Excerpts from a dataset:
- Opening Delimiter -

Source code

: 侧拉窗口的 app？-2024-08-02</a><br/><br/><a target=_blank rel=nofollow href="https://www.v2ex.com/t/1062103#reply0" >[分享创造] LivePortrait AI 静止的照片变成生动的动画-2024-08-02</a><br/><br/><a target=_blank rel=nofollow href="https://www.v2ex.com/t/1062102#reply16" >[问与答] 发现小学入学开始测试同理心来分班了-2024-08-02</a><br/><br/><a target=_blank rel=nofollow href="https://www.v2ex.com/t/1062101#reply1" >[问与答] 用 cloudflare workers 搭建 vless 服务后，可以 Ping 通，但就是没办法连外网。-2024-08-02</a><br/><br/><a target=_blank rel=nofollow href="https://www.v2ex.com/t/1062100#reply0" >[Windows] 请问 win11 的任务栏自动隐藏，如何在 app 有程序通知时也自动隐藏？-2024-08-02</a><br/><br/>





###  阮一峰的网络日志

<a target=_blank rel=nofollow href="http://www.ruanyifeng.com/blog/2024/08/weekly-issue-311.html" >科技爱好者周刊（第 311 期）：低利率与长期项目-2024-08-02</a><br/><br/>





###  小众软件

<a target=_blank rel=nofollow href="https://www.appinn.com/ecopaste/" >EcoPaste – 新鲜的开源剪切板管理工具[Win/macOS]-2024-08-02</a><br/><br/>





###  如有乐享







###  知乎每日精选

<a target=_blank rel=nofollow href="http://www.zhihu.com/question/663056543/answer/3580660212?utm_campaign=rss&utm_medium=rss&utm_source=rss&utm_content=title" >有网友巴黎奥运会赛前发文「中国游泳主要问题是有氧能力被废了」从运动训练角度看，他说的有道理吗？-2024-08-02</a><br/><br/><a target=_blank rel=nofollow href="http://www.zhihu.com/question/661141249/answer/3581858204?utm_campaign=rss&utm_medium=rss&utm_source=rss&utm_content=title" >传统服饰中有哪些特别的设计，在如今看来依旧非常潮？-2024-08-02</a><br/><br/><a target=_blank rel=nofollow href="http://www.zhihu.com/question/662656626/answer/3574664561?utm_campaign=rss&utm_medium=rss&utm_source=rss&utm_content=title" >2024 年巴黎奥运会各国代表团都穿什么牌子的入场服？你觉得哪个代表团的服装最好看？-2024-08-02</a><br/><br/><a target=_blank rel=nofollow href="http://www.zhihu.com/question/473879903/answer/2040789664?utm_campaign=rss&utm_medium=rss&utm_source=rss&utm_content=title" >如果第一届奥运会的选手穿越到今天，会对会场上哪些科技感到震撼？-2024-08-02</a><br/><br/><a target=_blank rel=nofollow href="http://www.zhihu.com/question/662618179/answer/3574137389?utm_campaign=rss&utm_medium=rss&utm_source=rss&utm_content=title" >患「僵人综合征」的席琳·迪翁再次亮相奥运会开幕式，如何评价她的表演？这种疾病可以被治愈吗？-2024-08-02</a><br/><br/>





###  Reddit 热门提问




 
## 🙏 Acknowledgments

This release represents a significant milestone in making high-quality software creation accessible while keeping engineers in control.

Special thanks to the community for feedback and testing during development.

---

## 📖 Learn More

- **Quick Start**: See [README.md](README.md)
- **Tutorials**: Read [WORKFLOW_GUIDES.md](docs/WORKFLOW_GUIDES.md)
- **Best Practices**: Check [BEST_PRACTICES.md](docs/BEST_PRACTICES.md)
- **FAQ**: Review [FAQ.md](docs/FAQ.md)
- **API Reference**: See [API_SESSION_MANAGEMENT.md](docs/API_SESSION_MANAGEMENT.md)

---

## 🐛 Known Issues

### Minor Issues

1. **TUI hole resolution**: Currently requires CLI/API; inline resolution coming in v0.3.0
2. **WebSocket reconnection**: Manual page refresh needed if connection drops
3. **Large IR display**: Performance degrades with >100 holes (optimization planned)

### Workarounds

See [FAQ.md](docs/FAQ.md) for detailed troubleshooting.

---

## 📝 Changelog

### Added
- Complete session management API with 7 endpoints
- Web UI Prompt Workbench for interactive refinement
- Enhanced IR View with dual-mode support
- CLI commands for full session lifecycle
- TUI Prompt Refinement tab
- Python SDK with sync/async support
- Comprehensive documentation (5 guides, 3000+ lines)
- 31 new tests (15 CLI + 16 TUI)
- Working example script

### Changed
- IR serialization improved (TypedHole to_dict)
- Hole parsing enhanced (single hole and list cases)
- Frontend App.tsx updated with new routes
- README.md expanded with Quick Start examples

- Closing Delimiter -

> Problem requirements
Could you reproduce every one of the records above word for word, without changing anything?

> Problem solution
Source code

: 侧拉窗口的 app？-2024-08-02</a><br/><br/><a target=_blank rel=nofollow href="https://www.v2ex.com/t/1062103#reply0" >[分享创造] LivePortrait AI 静止的照片变成生动的动画-2024-08-02</a><br/><br/><a target=_blank rel=nofollow href="https://www.v2ex.com/t/1062102#reply16" >[问与答] 发现小学入学开始测试同理心来分班了-2024-08-02</a><br/><br/><a target=_blank rel=nofollow href="https://www.v2ex.com/t/1062101#reply1" >[问与答] 用 cloudflare workers 搭建 vless 服务后，可以 Ping 通，但就是没办法连外网。-2024-08-02</a><br/><br/><a target=_blank rel=nofollow href="https://www.v2ex.com/t/1062100#reply0" >[Windows] 请问 win11 的任务栏自动隐藏，如何在 app 有程序通知时也自动隐藏？-2024-08-02</a><br/><br/>





###  阮一峰的网络日志

<a target=_blank rel=nofollow href="http://www.ruanyifeng.com/blog/2024/08/weekly-issue-311.html" >科技爱好者周刊（第 311 期）：低利率与长期项目-2024-08-02</a><br/><br/>





###  小众软件

<a target=_blank rel=nofollow href="https://www.appinn.com/ecopaste/" >EcoPaste – 新鲜的开源剪切板管理工具[Win/macOS]-2024-08-02</a><br/><br/>





###  如有乐享







###  知乎每日精选

<a target=_blank rel=nofollow href="http://www.zhihu.com/question/663056543/answer/3580660212?utm_campaign=rss&utm_medium=rss&utm_source=rss&utm_content=title" >有网友巴黎奥运会赛前发文「中国游泳主要问题是有氧能力被废了」从运动训练角度看，他说的有道理吗？-2024-08-02</a><br/><br/><a target=_blank rel=nofollow href="http://www.zhihu.com/question/661141249/answer/3581858204?utm_campaign=rss&utm_medium=rss&utm_source=rss&utm_content=title" >传统服饰中有哪些特别的设计，在如今看来依旧非常潮？-2024-08-02</a><br/><br/><a target=_blank rel=nofollow href="http://www.zhihu.com/question/662656626/answer/3574664561?utm_campaign=rss&utm_medium=rss&utm_source=rss&utm_content=title" >2024 年巴黎奥运会各国代表团都穿什么牌子的入场服？你觉得哪个代表团的服装最好看？-2024-08-02</a><br/><br/><a target=_blank rel=nofollow href="http://www.zhihu.com/question/473879903/answer/2040789664?utm_campaign=rss&utm_medium=rss&utm_source=rss&utm_content=title" >如果第一届奥运会的选手穿越到今天，会对会场上哪些科技感到震撼？-2024-08-02</a><br/><br/><a target=_blank rel=nofollow href="http://www.zhihu.com/question/662618179/answer/3574137389?utm_campaign=rss&utm_medium=rss&utm_source=rss&utm_content=title" >患「僵人综合征」的席琳·迪翁再次亮相奥运会开幕式，如何评价她的表演？这种疾病可以被治愈吗？-2024-08-02</a><br/><br/>





###  Reddit 热门提问




 
## 🙏 Acknowledgments

This release represents a significant milestone in making high-quality software creation accessible while keeping engineers in control.

Special thanks to the community for feedback and testing during development.

---

## 📖 Learn More

- **Quick Start**: See [README.md](README.md)
- **Tutorials**: Read [WORKFLOW_GUIDES.md](docs/WORKFLOW_GUIDES.md)
- **Best Practices**: Check [BEST_PRACTICES.md](docs/BEST_PRACTICES.md)
- **FAQ**: Review [FAQ.md](docs/FAQ.md)
- **API Reference**: See [API_SESSION_MANAGEMENT.md](docs/API_SESSION_MANAGEMENT.md)

---

## 🐛 Known Issues

### Minor Issues

1. **TUI hole resolution**: Currently requires CLI/API; inline resolution coming in v0.3.0
2. **WebSocket reconnection**: Manual page refresh needed if connection drops
3. **Large IR display**: Performance degrades with >100 holes (optimization planned)

### Workarounds

See [FAQ.md](docs/FAQ.md) for detailed troubleshooting.

---

## 📝 Changelog

### Added
- Complete session management API with 7 endpoints
- Web UI Prompt Workbench for interactive refinement
- Enhanced IR View with dual-mode support
- CLI commands for full session lifecycle
- TUI Prompt Refinement tab
- Python SDK with sync/async support
- Comprehensive documentation (5 guides, 3000+ lines)
- 31 new tests (15 CLI + 16 TUI)
- Working example script

### Changed
- IR serialization improved (TypedHole to_dict)
- Hole parsing enhanced (single hole and list cases)
- Frontend App.tsx updated with new routes
- README.md expanded with Quick Start examples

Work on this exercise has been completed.